* Фрагмент документа
--------------------------------------------------

3. Оттепель и тамиздат: Советская литература приходит на Запад
3. Оттепель и тамиздат: Советская литература приходит на Запад
Разительные изменения, произошедшие в Советском Союзе за годы правления Хрущева, привели к изменениям и в эмигрантской критике. С одной стороны, благодаря оттепели литературный процесс в СССР вновь оживился, и критики эмиграции с живым интересом обратились к произведениям, выходившим в метрополии. Это было несравнимо со сталинской эпохой, когда, по мнению эмигрантов, советская культура представляла собой «пустыню» и не располагала к серьезному обсуждению. С другой стороны, произведения, которые были созданы в Советском Союзе, но не могли быть там напечатаны, стали выходить на Западе. Эмигрантские критики и журналы играли ключевую роль в появлении и продвижении тамиздата. Во-первых, они публиковали «неподцензурные» тексты на языке оригинала, и эти тексты доходили до читателей как в эмиграции, так и в Советском Союзе, куда попадали нелегально, переправленные через границу[1665]. Во-вторых, они вступали в критические дискуссии об эстетическом и политическом значении выходивших произведений — а эти аспекты слишком часто смешивались. В-третьих, они представляли новых советских авторов западной аудитории.

--------------------------------------------------

* Что требуется
Перескажите фрагмент об оттепели и тамиздате в двух предложениях. Записи, приведенные далее, взяты из другого источника.

--------------------------------------------------

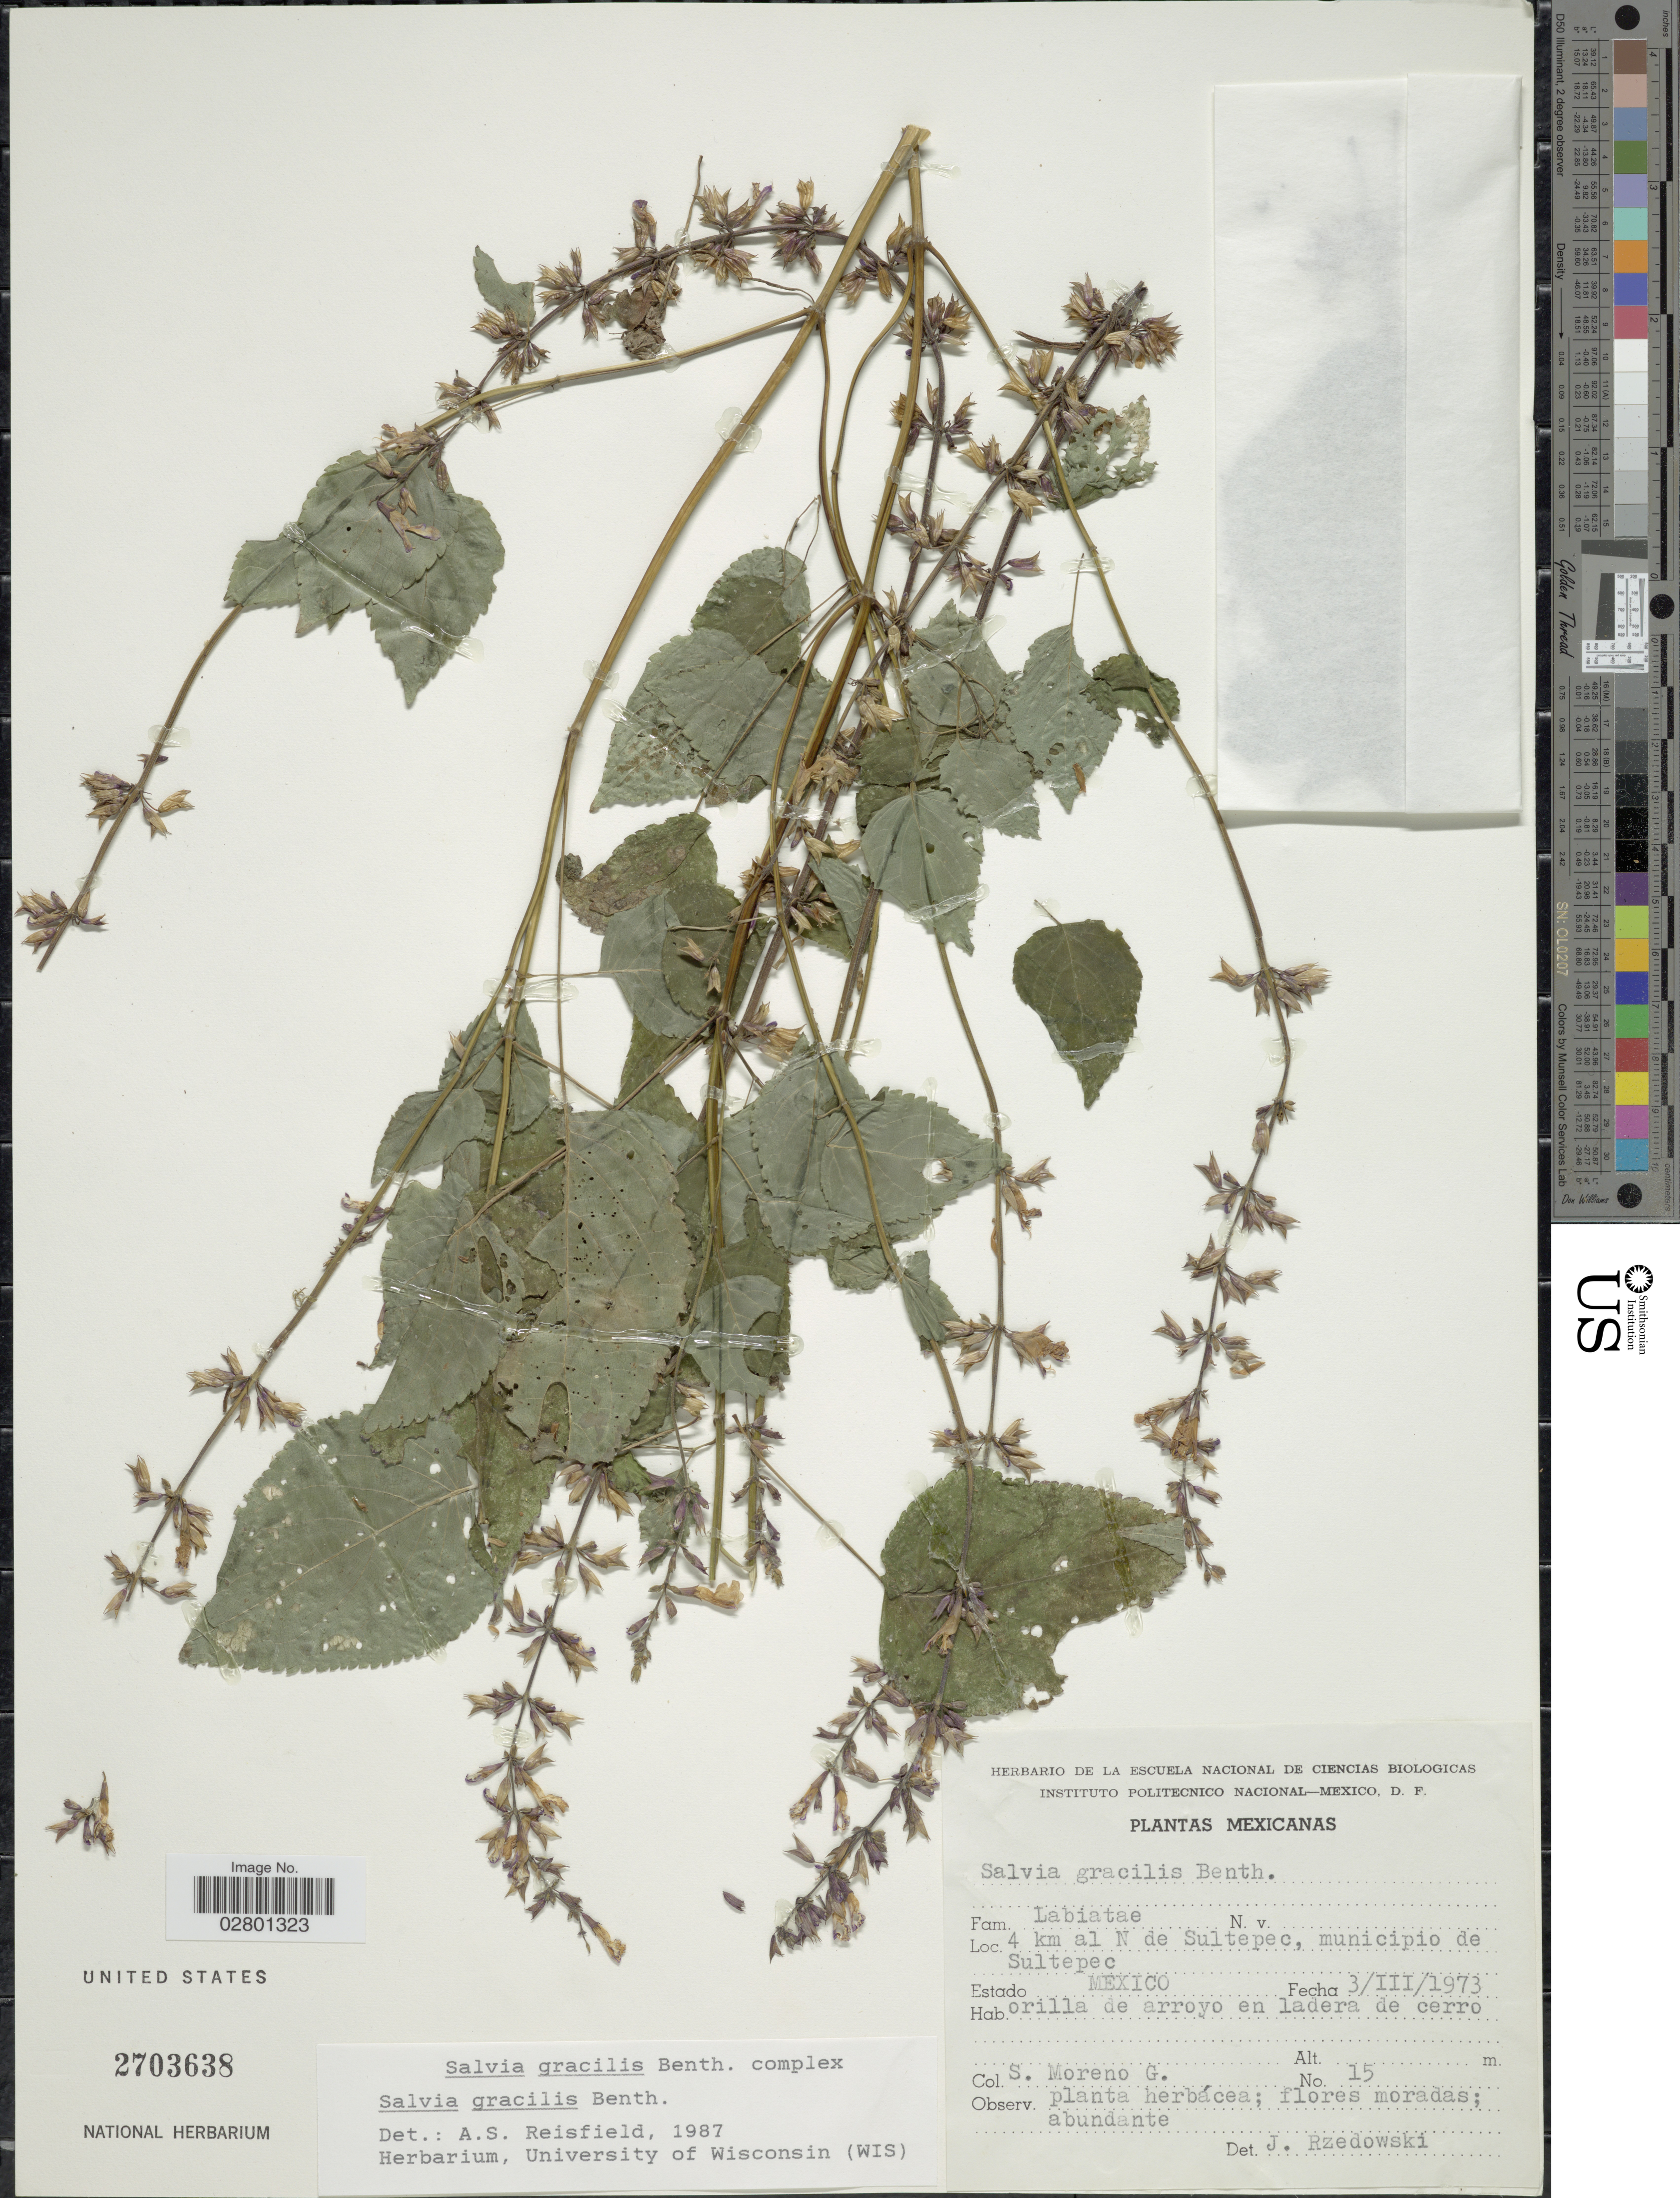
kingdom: Plantae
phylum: Tracheophyta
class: Magnoliopsida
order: Lamiales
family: Lamiaceae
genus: Salvia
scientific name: Salvia gracilis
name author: Benth.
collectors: Moreno G., S.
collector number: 15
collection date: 1973-03-03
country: Mexico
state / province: México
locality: Mexicanas. 4 km al N de Sultepec, municipio de Sultepec.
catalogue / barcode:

--------------------------------------------------

* Итоговый результат
В годы правления Хрущева оттепель оживила литературный процесс в СССР, и эмигрантские критики, в отличие от сталинской эпохи, с живым интересом обратились к произведениям, выходившим в метрополии. Одновременно на Западе стали выходить тексты, которые не могли быть напечатаны в Советском Союзе, а эмигрантские критики и журналы, сыгравшие ключевую роль в появлении тамиздата, публиковали их на языке оригинала, обсуждали их эстетическое и политическое значение и представляли новых советских авторов западной аудитории.